Matt Niskanen's stats in 2013-14 (rank among NHL defensemen in parentheses):

Goals: 10 (18th)

Assists: 36 (10th)

Points: 46 (12th)

Game-winning goals: 6 (1st)

Shots: 162 (24th)

Plus/minus: Plus-33 (1st)

Hits: 124 (50th)

Tuesday, June 10, 2014, 10:06 p.m.

The Penguins have Matt Niskanen's attention.

Niskanen, set to become an unrestricted free agent July 1, said he will be watching the Penguins' coaching search with great interest.

The 27-year-old defenseman has a close relationship with recently fired coach Dan Bylsma and an even closer one with assistant coach Todd Reirden, whose return to the team is in limbo. New general manager Jim Rutherford said the team's assistant coaches haven't been fired but are permitted to interview with other teams.

“Dan being dismissed won't affect my decision,” Niskanen said. “However, I will pay attention to what the coaching staff is going to look like. It's not the only factor in the decision. But it is a factor.”

The Tribune-Review reported on Monday that John Hynes, coach of the team's AHL affiliate, Wilkes-Barre/Scranton, will be interviewed as a possible Bylsma replacement. Rutherford said he intends to interview multiple candidates before a decision is made.

He said a new coach will be named in June.
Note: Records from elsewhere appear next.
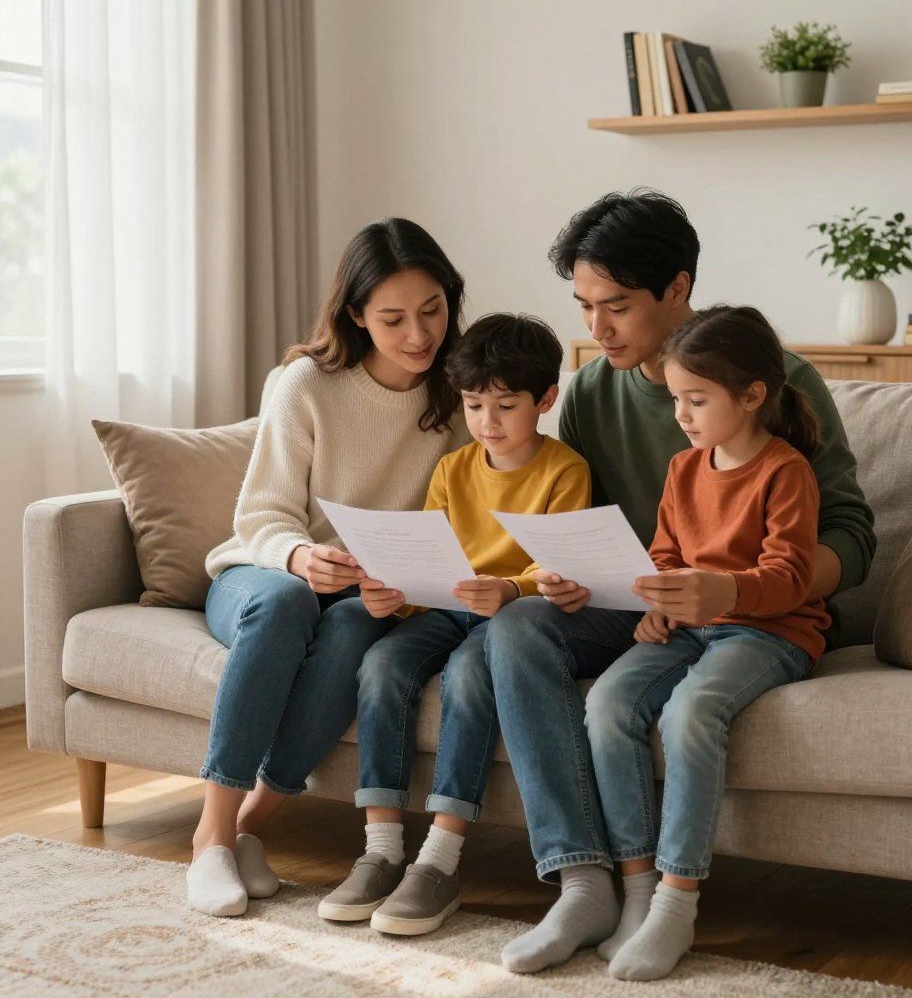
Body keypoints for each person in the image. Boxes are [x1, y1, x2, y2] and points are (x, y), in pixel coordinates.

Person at [488, 189, 876, 974]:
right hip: (647, 604)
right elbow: (592, 520)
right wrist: (561, 574)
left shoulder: (772, 378)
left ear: (677, 289)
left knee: (678, 698)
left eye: (617, 307)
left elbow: (851, 539)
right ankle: (583, 878)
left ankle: (668, 899)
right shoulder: (594, 391)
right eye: (583, 306)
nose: (595, 331)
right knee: (517, 626)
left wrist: (737, 593)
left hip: (757, 611)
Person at [187, 218, 472, 917]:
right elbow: (260, 517)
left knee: (351, 629)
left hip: (371, 593)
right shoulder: (307, 383)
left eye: (432, 310)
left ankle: (251, 828)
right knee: (285, 603)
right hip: (260, 576)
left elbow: (466, 516)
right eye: (394, 318)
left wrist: (403, 577)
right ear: (355, 315)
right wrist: (300, 556)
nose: (419, 335)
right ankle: (210, 834)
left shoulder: (460, 393)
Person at [317, 312, 590, 936]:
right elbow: (428, 558)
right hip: (445, 606)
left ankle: (439, 863)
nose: (487, 423)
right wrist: (394, 597)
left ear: (546, 399)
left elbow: (559, 562)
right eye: (473, 405)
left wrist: (511, 588)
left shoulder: (565, 470)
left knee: (470, 678)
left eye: (505, 406)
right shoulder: (453, 469)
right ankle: (381, 850)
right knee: (381, 663)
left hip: (509, 616)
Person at [586, 304, 829, 980]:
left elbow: (791, 578)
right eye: (676, 400)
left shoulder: (787, 473)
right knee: (607, 704)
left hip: (771, 632)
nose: (683, 415)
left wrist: (725, 594)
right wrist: (657, 605)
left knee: (692, 712)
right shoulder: (683, 470)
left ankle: (676, 899)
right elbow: (666, 554)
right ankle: (636, 886)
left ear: (752, 396)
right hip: (690, 628)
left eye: (697, 399)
Free agency begins July 1, and if the Penguins have not agreed with Niskanen on a new contract by then, retaining him won't be easy. In what is a marginal free agent class, Niskanen, who is coming off a career season, will be in demand.

Niskanen is right-handed — a plus in the eyes of teams — and flourished during the past couple of seasons. He finished sixth in the NHL with a plus-33 rating this season. He also had 10 goals and 36 assists.
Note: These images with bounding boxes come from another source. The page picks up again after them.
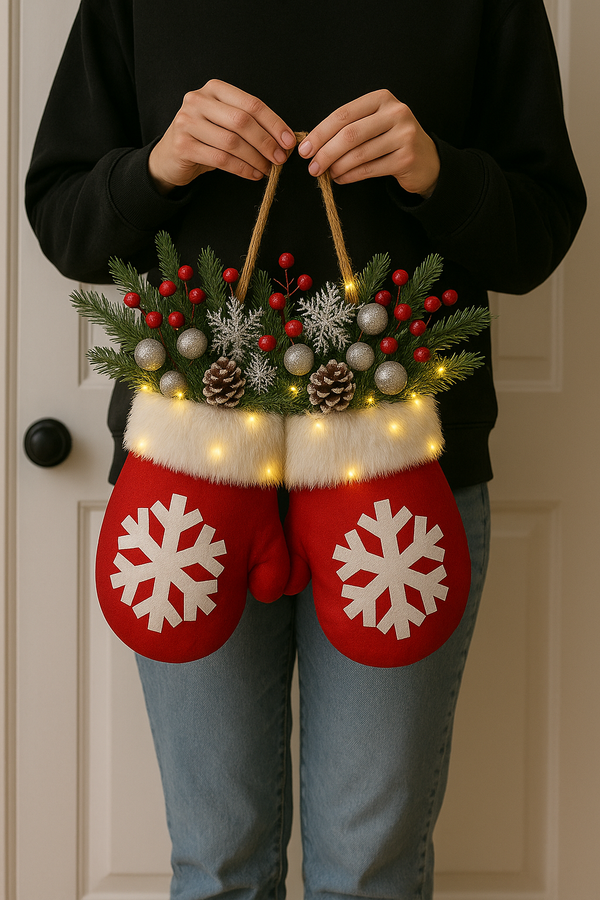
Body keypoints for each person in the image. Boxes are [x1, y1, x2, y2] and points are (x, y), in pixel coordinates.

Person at [25, 1, 586, 897]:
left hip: (403, 478)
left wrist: (437, 171)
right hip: (190, 476)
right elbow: (64, 222)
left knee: (370, 870)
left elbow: (541, 231)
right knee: (218, 867)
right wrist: (159, 168)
Dallas drafted Niskanen in the first round of the 2005 NHL Entry Draft.

Niskanen is not necessarily interested in finding the most lucrative offer. He has said he was “in love” with Pittsburgh and the Penguins.

Rutherford's hiring hasn't altered Niskanen's feelings.
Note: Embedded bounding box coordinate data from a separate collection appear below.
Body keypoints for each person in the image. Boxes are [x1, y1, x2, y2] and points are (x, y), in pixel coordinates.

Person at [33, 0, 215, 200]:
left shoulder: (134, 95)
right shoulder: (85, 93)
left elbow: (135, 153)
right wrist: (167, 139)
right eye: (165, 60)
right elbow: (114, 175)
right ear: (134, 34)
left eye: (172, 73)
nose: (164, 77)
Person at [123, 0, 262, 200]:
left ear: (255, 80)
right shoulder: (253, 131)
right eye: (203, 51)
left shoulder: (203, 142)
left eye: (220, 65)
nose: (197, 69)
“I don't know a ton about him,” said Niskanen, who added he had a feeling of guilt when the news broke that Bylsma had been fired.

“I really enjoyed playing for (Bylsma),” Niskanen said. “He gave me a chance to get back on track in my career. I learned a lot from him. I will forever be appreciative of what he meant to me as a player.”

Bylsma's dismissal may have upset Niskanen, but it did not shock him.

Niskanen, who has emerged as a vocal leader for the Penguins, knew changes were coming after the Penguins blew a 3-1 series lead against the New York Rangers in the second round of the Stanley Cup playoffs.

“I'm disappointed like everyone else that we didn't achieve more,” he said. “So I understand the change. It's professional sports, so these things happen all the time.”

Niskanen said he expects Bylsma will find a job soon.

“He will be a great coach for another team,” Niskanen said.

Whether Niskanen becomes a great defenseman for another team remains to be seen.

Coaching always has been important to Niskanen.

He credits Reirden with saving his career — a career now at a crossroads.